もう花火大会も目の前なので私たちは別れ怜と二人きりとなった。

チョコバナナとクレープを買って穴場を見つけたのでそこへ移動した。

「花火あと10分で始まるよ〜!」

デザートも食べ終わった。怜はさっきのこともあり最初より静かになった。

「怜?もしかしてさっきのこと気にしてる?」

「うん。未桜もう俺から離れちゃだめだよ?近くにいないと守れない」

手すりを握って下を向いていた。

「怜は離れてても助けに来てくれるでしょ?」

「そりゃ助けるけど…周りに教えてもらわないと気づけないこともあるし」

「私も自分で解決出来るように頑張るから大丈夫!でも無理だった時は怜に頼る」

「うん…。
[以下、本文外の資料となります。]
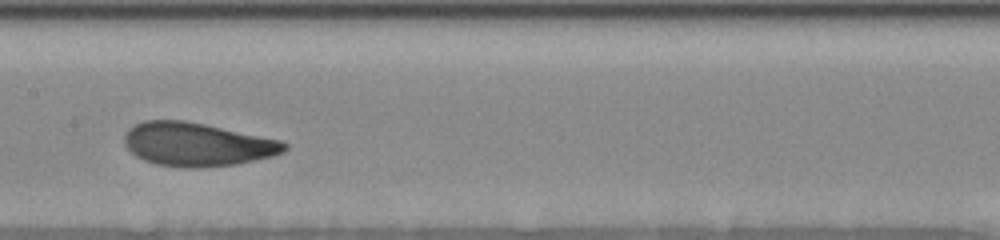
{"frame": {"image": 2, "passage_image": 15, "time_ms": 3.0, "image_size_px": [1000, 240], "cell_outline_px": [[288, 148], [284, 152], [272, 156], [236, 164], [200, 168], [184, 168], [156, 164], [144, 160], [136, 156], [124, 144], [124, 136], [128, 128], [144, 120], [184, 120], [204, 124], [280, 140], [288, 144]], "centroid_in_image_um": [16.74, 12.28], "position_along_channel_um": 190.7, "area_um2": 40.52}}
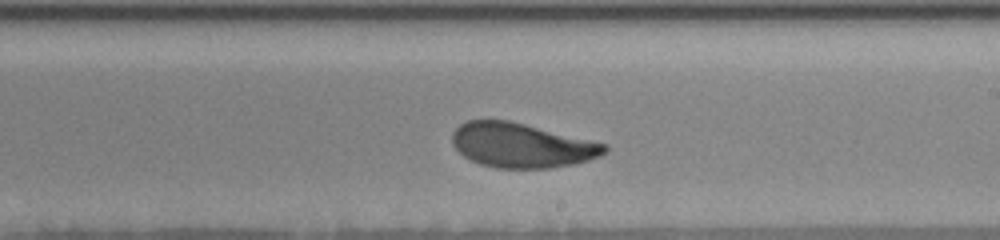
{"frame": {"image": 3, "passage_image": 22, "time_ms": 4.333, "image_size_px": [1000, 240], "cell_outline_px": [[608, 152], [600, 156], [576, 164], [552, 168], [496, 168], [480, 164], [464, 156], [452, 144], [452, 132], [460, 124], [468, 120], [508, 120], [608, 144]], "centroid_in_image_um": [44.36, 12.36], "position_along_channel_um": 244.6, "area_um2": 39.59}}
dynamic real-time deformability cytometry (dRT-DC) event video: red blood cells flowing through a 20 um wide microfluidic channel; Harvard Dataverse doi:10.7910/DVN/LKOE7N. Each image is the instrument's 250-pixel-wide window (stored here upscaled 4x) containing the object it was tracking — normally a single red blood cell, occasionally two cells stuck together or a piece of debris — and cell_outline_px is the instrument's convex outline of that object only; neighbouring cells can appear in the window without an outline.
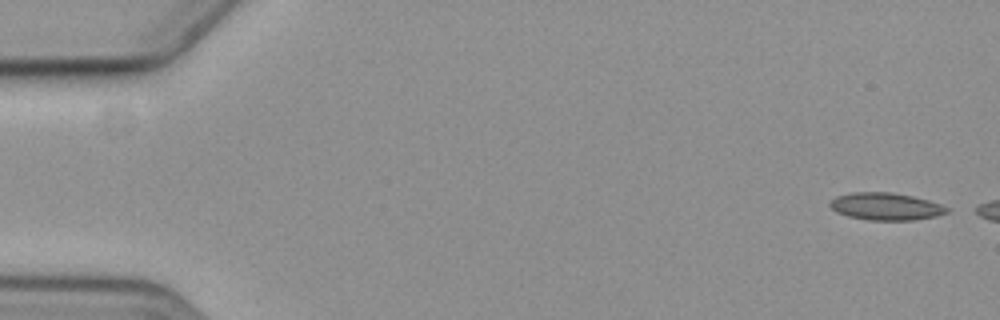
{"species": "common noctule bat (a hibernating species)", "species_latin": "Nyctalus noctula", "temperature_condition": "cold", "stored_images_in_passage": 5, "camera_frame_rate_fps": 3000, "um_per_image_px": 0.085, "animal": {"sex": "female", "body_mass_g": 19.3, "forearm_length_mm": 54.1}, "frame": {"image": 1, "passage_image": 1, "time_ms": 0.0, "image_size_px": [1000, 320], "cell_outline_px": [[948, 212], [936, 216], [912, 220], [868, 220], [848, 216], [836, 212], [828, 204], [836, 196], [852, 192], [892, 192], [912, 196], [928, 200], [940, 204], [948, 208]], "centroid_in_image_um": [75.27, 17.54], "position_along_channel_um": 9.7, "area_um2": 18.55}}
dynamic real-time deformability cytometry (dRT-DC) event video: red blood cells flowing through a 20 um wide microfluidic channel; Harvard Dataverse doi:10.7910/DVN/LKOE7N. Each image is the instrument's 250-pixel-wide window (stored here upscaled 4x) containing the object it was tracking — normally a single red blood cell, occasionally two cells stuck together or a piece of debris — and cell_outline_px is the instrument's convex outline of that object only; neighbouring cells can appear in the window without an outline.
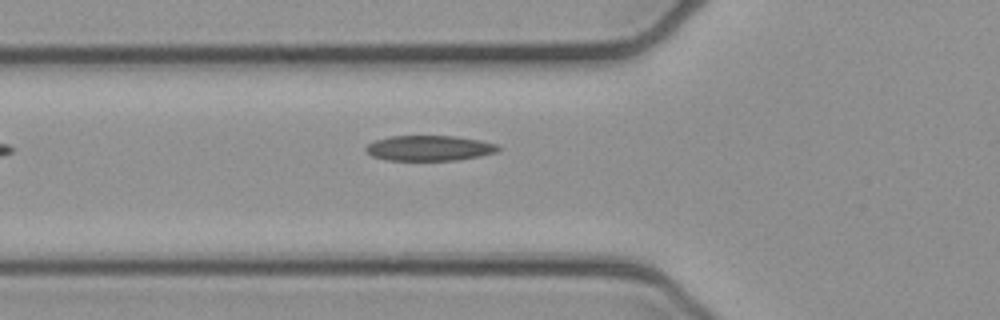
{"species": "common noctule bat (a hibernating species)", "species_latin": "Nyctalus noctula", "temperature_condition": "cold", "stored_images_in_passage": 2, "camera_frame_rate_fps": 3000, "um_per_image_px": 0.085, "animal": {"sex": "female", "body_mass_g": 21.9}, "frame": {"image": 1, "passage_image": 2, "time_ms": 0.333, "image_size_px": [1000, 320], "cell_outline_px": [[500, 148], [496, 152], [480, 156], [456, 160], [388, 160], [372, 156], [364, 148], [368, 144], [376, 140], [388, 136], [456, 136], [480, 140], [496, 144]], "centroid_in_image_um": [36.49, 12.58], "position_along_channel_um": 89.3, "area_um2": 19.42}}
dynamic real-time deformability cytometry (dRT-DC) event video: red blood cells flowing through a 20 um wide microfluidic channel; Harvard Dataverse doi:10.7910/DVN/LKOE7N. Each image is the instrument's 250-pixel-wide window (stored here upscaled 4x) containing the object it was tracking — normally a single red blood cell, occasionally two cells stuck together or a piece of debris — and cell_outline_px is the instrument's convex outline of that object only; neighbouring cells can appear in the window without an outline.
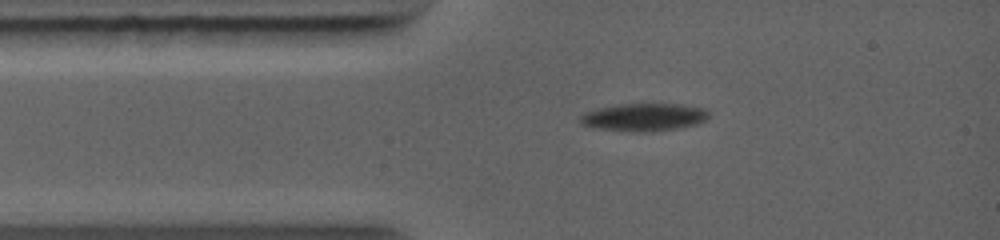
{"species": "common noctule bat (a hibernating species)", "species_latin": "Nyctalus noctula", "temperature_condition": "warm", "stored_images_in_passage": 38, "camera_frame_rate_fps": 5000, "um_per_image_px": 0.085, "animal": {"sex": "female", "body_mass_g": 19.0, "forearm_length_mm": 56.7}, "frame": {"image": 1, "passage_image": 1, "time_ms": 0.0, "image_size_px": [1000, 240], "cell_outline_px": [[712, 116], [708, 120], [700, 124], [680, 128], [652, 132], [636, 132], [592, 128], [580, 124], [580, 116], [584, 112], [596, 108], [624, 104], [680, 104], [704, 108]], "centroid_in_image_um": [54.77, 9.97], "position_along_channel_um": 30.2, "area_um2": 21.27}}
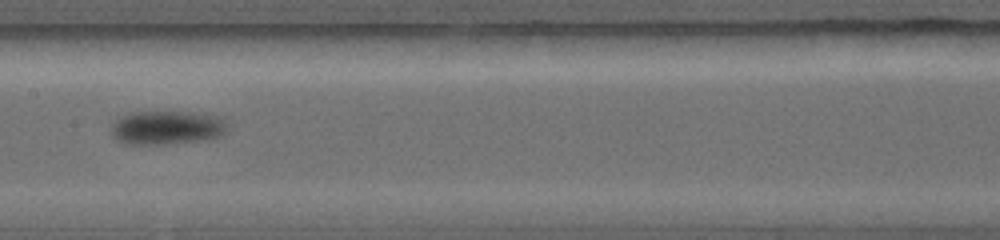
{"frame": {"image": 2, "passage_image": 11, "time_ms": 3.8, "image_size_px": [1000, 240], "cell_outline_px": [[224, 136], [204, 140], [164, 144], [124, 144], [116, 140], [112, 136], [112, 124], [120, 116], [128, 112], [200, 112], [216, 116], [224, 120]], "centroid_in_image_um": [14.14, 10.85], "position_along_channel_um": 193.3, "area_um2": 23.0}}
俺も未桜に怖い思いさせないくらい強くなって守る」

怜も納得したようで笑顔に戻った。この笑顔を守りたい。

「気遣わせてごめんね。花火楽しみだね!」

「うん!」

7時半になりアナウンスとともに花火が始まった。

「うわぁ!きれい…」

「だね。何年も何十年先もこのままずっと未桜と一緒にいれたらいいな」

「いるんだよ!」

そう怜顔を見て言うと怜は嬉しそうに涙を浮かべていた。涙を浮かべている理由は分からないが綺麗だと思った。

私の頬に手が触れ、そしてそのまま怜の顔が近づいてきて唇が触れた。

「ごめん。大事にしたいんだけどしたくなっちゃった。嫌だった…?」

「ふふっ嫌じゃないよ」

怜は勢いがすごい時があるが大事にしてくれていることはとても伝わってくる。